TASK ITEM » Output, word for word, the span of lines that starts at the one containing "Aramid fibers" and ends at the last line of the records.

(DATASET CONTENT)

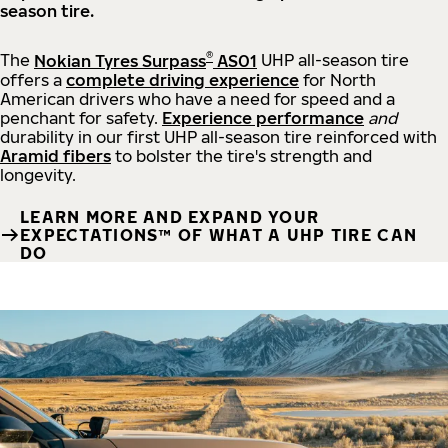
season tire.
®
The
Nokian Tyres Surpass
AS01
UHP all-season tire
offers a
complete driving experience
for North
American drivers who have a need for speed and a
penchant for safety.
Experience performance
and
durability in our first UHP all-season tire reinforced with
Aramid fibers
to bolster the tire's strength and
longevity.
LEARN MORE AND EXPAND YOUR
EXPECTATIONS™ OF WHAT A UHP TIRE CAN
DO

(End DATASET CONTENT)

EXERCISE SOLUTION »
Aramid fibers
to bolster the tire's strength and
longevity.
LEARN MORE AND EXPAND YOUR
EXPECTATIONS™ OF WHAT A UHP TIRE CAN
DO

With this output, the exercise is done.